Tras la reanudación, Duran terminó de sellar su exhibición. El delantero volvió a encontrar puerta y firmó su segundo tanto del encuentro, completando una actuación que dejó boquiabiertos a muchos, entre ellos Chris Sutton, impresionado por la calidad de su definición. Con el 3-0, la noche se transformó en una declaración de intenciones de Celtic en Europa.

O’Neill aprieta el freno: “Todavía tenemos trabajo por hacer”

El marcador invita al optimismo. Noventa minutos separan ahora a Celtic de la fase principal de la Champions League, con una renta de tres goles antes del viaje a Austria.
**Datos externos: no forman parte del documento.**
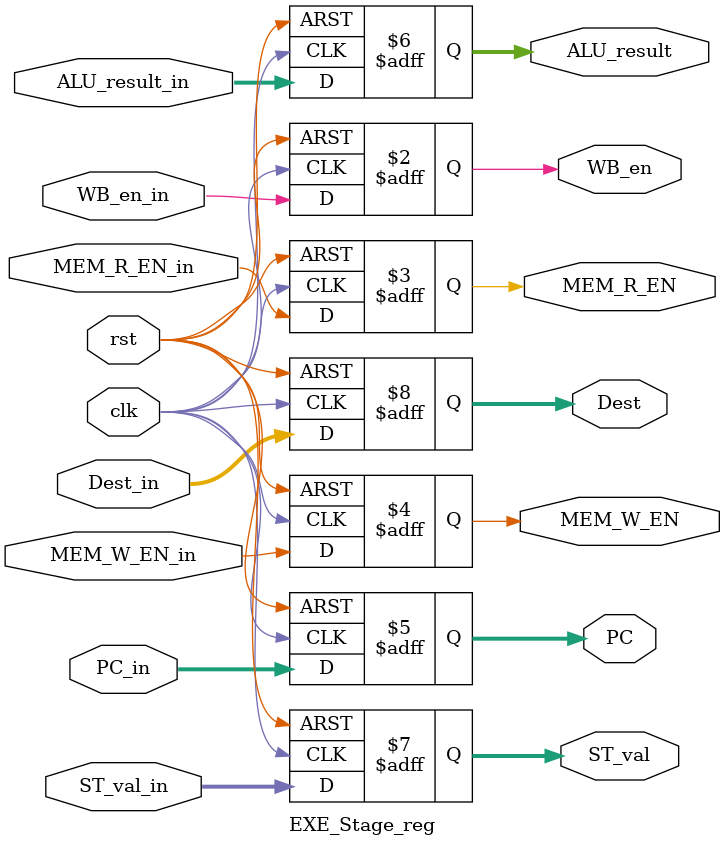
<source format=v>
module EXE_Stage_reg(
	input clk,
	input rst,
	input WB_en_in,
	input MEM_R_EN_in,
	input MEM_W_EN_in,
	input[31:0] PC_in,
	input[31:0] ALU_result_in,
	input[31:0] ST_val_in,
	input[4:0] Dest_in,
	output reg WB_en,
	output reg MEM_R_EN,
	output reg MEM_W_EN,
	output reg[31:0] PC,
	output reg[31:0] ALU_result,
	output reg[31:0] ST_val,
	output reg[4:0] Dest
);

always @(posedge clk, posedge rst) begin
	if(rst) begin
		WB_en <= 0;
		MEM_R_EN <= 0;
		MEM_W_EN <= 0;
		PC <= 0;
		ALU_result <= 0;
		ST_val <= 0;
		Dest <= 0;
	end
	else begin
		WB_en <= WB_en_in;
		MEM_R_EN <= MEM_R_EN_in;
		MEM_W_EN <= MEM_W_EN_in;
		PC <= PC_in;
		ALU_result <= ALU_result_in;
		ST_val <= ST_val_in;
		Dest <= Dest_in;
	end
end

endmodule

</source>
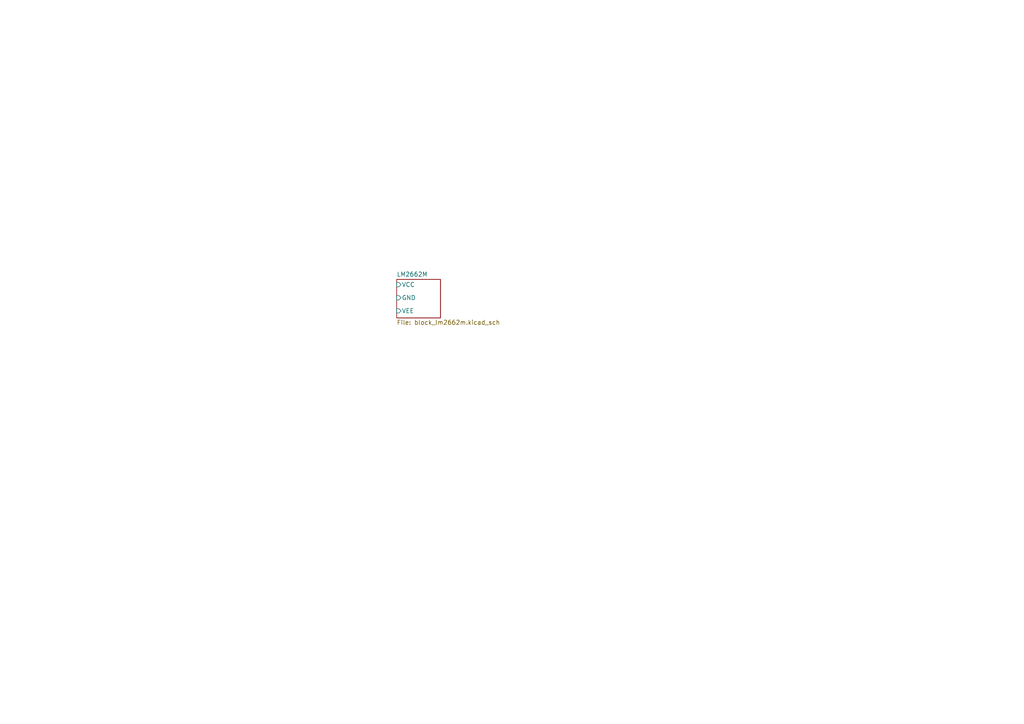
<source format=kicad_sch>
(kicad_sch
	(version 20250114)
	(generator "eeschema")
	(generator_version "9.0")
	(uuid "59682402-3289-4d8c-8fe2-f240604f762b")
	(paper "A4")
	(lib_symbols)
	(sheet
		(at 115.062 81.026)
		(size 12.7 11.176)
		(exclude_from_sim no)
		(in_bom yes)
		(on_board yes)
		(dnp no)
		(fields_autoplaced yes)
		(stroke
			(width 0.1524)
			(type solid)
		)
		(fill
			(color 0 0 0 0.0000)
		)
		(uuid "0fdd4d16-89d5-4743-9b07-59c363053658")
		(property "Sheetname" "LM2662M"
			(at 115.062 80.3144 0)
			(effects
				(font
					(size 1.27 1.27)
				)
				(justify left bottom)
			)
		)
		(property "Sheetfile" "block_lm2662m.kicad_sch"
			(at 115.062 92.7866 0)
			(effects
				(font
					(size 1.27 1.27)
				)
				(justify left top)
			)
		)
		(pin "GND" input
			(at 115.062 86.36 180)
			(uuid "cfc4f3b9-d4ee-476b-a884-5a485098a97b")
			(effects
				(font
					(size 1.27 1.27)
				)
				(justify left)
			)
		)
		(pin "VCC" input
			(at 115.062 82.55 180)
			(uuid "9c136dc2-c641-49b4-affe-772ac6ffb4e2")
			(effects
				(font
					(size 1.27 1.27)
				)
				(justify left)
			)
		)
		(pin "VEE" input
			(at 115.062 90.17 180)
			(uuid "f7ef6991-947e-4929-8d57-3386516236ec")
			(effects
				(font
					(size 1.27 1.27)
				)
				(justify left)
			)
		)
		(instances
			(project "lm2662m"
				(path "/59682402-3289-4d8c-8fe2-f240604f762b"
					(page "2")
				)
			)
		)
	)
	(sheet_instances
		(path "/"
			(page "1")
		)
	)
	(embedded_fonts no)
)

</source>
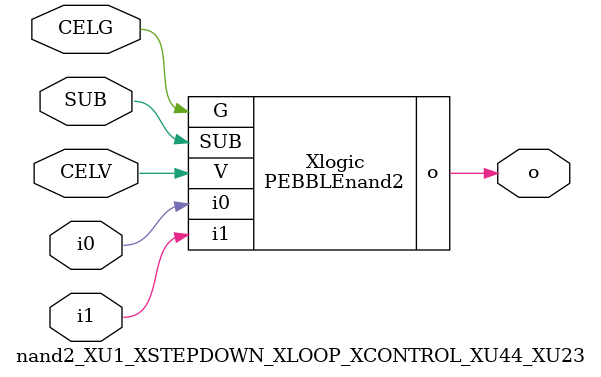
<source format=v>



module PEBBLEnand2 ( o, G, SUB, V, i0, i1 );

  input i0;
  input V;
  input i1;
  input G;
  output o;
  input SUB;
endmodule

//Celera Confidential Do Not Copy nand2_XU1_XSTEPDOWN_XLOOP_XCONTROL_XU44_XU23
//Celera Confidential Symbol Generator
//5V NAND2
module nand2_XU1_XSTEPDOWN_XLOOP_XCONTROL_XU44_XU23 (CELV,CELG,i0,i1,o,SUB);
input CELV;
input CELG;
input i0;
input i1;
input SUB;
output o;

//Celera Confidential Do Not Copy nand2
PEBBLEnand2 Xlogic(
.V (CELV),
.i0 (i0),
.i1 (i1),
.o (o),
.SUB (SUB),
.G (CELG)
);
//,diesize,PEBBLEnand2

//Celera Confidential Do Not Copy Module End
//Celera Schematic Generator
endmodule

</source>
Sin embargo, el discurso de Martin O’Neill fue todo menos triunfalista.

“Pensé que fue una noche realmente dura para nosotros. Sí. Una noche realmente dura. Ganamos 3-0 y ellos son un muy buen equipo”, recordó ante TNT Sports. El técnico subrayó la amenaza de LASK desde el inicio, ese gol anulado en el primer minuto y la salida fulgurante del rival, que obligó a Celtic a sufrir antes de encontrar su ritmo.

O’Neill insistió en la calidad y la velocidad del conjunto austríaco en ataque, recalcando que se trata de “un equipo muy, muy, muy fino y talentoso”. Y lanzó el mensaje que quiere que cale en su vestuario: “Todavía tenemos mucho trabajo por delante, pero nos hemos dado una oportunidad”.

Esa es la clave. Celtic ha dado un paso enorme, pero no el último. El viaje a Austria dirá si esta noche brillante en Glasgow fue el inicio de una nueva aventura en la Champions League o solo la mitad de una historia todavía inacabada.